> [Exercise goal] Which lines in the material below contain the word "used"? Copy each of them.

> [Information given]
——

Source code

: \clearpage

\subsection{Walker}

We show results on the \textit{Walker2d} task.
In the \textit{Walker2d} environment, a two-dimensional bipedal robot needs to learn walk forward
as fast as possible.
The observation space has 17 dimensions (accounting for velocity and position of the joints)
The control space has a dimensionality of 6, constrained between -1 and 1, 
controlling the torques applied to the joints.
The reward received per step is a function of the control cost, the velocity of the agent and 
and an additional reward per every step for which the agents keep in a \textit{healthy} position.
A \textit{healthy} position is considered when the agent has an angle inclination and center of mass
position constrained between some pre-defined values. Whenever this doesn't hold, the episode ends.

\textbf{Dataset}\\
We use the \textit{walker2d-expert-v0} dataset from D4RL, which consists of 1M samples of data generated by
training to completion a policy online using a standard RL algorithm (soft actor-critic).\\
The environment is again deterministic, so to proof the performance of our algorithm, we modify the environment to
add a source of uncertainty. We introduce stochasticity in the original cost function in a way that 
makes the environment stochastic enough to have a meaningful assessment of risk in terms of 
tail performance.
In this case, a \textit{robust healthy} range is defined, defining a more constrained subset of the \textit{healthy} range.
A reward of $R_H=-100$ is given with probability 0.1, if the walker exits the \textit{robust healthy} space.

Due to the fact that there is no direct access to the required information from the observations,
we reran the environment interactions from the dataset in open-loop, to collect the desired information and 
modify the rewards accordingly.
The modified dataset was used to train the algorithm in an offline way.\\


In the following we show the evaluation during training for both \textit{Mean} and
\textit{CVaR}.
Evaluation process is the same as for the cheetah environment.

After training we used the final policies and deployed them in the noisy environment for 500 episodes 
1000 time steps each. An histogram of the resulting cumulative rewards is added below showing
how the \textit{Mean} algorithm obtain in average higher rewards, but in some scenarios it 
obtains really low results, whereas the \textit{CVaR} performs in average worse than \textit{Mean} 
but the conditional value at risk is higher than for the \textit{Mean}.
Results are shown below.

——

> [Your response]
The modified dataset was used to train the algorithm in an offline way.\\
After training we used the final policies and deployed them in the noisy environment for 500 episodes 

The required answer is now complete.